Christopher Null/Foundry
Finding a robotic cleaner out of the pool is a little bit of a trick, and the Seagull SE is intended to park alone close to the edge when its battery is about to die. Regrettably, this didn’t work out in my tests: The Seagull finished up close to the lifeless centre of the pool. Fortunately, it was continue to simple to reach with the incorporated hook, which snaps on to the conclude of a conventional telescoping pool cleansing pole. (A pair of spare wheels are also provided in the box.)
Cleansing is a bit of a headache in comparison to the negligible upkeep and large holding bag of a typical Polaris cleaner, involving disassembling the machine, scooping out the collected leaves, and hosing off the filter to get it ready for the up coming time out. When points are wet, this is a alternatively messy job (and figuring out how to reorient almost everything when you reassemble it can be confusing), but there is probably a significant flattening of the studying curve when you do this regularly.

You will will need to disasemble the robotic to empty it following each and every cleansing.
Christopher Null/Foundry
At just $250, the Seagull SE is a substantially more affordable alternative to quite a few robotic cleaners—and classic h2o-driven cleaners—although it isn’t as flexible as a everlasting in-pool option.
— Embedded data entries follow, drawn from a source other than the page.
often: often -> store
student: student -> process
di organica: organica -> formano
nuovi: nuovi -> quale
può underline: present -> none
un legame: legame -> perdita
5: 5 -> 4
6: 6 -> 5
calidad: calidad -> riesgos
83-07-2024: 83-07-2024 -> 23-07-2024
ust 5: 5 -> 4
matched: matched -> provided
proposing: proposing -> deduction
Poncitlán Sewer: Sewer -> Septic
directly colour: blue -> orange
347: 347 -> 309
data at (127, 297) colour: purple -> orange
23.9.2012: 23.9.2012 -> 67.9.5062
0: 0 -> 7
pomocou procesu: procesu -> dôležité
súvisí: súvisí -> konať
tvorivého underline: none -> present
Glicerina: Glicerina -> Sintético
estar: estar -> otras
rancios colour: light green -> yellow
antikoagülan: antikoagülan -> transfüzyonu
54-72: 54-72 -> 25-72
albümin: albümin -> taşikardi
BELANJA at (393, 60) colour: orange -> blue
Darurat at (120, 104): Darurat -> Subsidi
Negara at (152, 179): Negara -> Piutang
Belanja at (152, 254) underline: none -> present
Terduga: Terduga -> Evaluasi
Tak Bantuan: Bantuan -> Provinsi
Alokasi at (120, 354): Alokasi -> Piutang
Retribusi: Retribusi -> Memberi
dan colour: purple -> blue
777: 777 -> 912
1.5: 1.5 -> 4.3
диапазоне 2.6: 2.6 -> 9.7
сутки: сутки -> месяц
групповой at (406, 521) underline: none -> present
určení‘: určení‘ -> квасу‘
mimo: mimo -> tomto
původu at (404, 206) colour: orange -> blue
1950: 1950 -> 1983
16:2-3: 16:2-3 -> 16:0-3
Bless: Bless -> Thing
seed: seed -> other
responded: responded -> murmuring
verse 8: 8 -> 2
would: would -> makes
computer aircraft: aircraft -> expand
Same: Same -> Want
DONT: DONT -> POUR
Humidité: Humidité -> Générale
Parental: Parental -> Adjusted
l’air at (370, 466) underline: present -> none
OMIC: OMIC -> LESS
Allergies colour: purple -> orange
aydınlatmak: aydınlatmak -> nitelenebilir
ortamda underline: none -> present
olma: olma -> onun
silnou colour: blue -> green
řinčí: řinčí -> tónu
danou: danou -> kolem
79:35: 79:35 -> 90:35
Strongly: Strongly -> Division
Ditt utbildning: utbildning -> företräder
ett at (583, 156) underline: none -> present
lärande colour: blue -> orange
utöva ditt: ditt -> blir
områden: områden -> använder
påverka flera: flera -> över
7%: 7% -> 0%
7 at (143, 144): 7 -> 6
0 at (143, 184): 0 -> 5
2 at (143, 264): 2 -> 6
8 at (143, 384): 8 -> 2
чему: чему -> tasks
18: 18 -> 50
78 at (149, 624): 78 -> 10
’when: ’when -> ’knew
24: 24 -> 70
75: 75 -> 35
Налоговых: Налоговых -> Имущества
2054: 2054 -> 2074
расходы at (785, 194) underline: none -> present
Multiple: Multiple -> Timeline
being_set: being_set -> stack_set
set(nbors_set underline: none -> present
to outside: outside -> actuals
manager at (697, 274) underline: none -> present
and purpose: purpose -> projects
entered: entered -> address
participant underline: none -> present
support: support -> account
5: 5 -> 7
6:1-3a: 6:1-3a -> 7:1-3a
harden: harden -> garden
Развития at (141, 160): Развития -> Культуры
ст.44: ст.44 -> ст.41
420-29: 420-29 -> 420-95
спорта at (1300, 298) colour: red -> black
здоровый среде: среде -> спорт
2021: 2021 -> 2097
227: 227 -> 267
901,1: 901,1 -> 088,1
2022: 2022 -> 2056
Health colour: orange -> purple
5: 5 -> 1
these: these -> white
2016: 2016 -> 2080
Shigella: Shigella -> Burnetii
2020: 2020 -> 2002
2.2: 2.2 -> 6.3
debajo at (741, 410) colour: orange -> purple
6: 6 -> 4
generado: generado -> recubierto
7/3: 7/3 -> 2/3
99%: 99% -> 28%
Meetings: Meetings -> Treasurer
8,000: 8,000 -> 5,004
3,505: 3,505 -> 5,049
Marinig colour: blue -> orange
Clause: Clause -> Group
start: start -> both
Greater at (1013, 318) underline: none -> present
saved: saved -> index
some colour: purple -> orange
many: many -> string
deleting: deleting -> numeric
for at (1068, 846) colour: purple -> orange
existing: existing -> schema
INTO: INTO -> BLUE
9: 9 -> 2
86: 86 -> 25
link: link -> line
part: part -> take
It cleans just about as nicely, but the necessity of everyday instead of weekly routine maintenance is a major one. Finally, I replaced the wheel on my Polaris and put it back to perform as a comparative: There are zero leaves in the pool when I get up in the morning immediately after just a pair hrs of functioning time. That, even so, depends on the weather conditions and by the way, I’ll possibly use the Seagull SE in the extensive operate as a backup for the times soon after significant storms when I wake up to a pool complete of leaves, putting the robot to use as a secondary cleaner in lieu of manually scooping up the leaves the Polaris didn’t get to.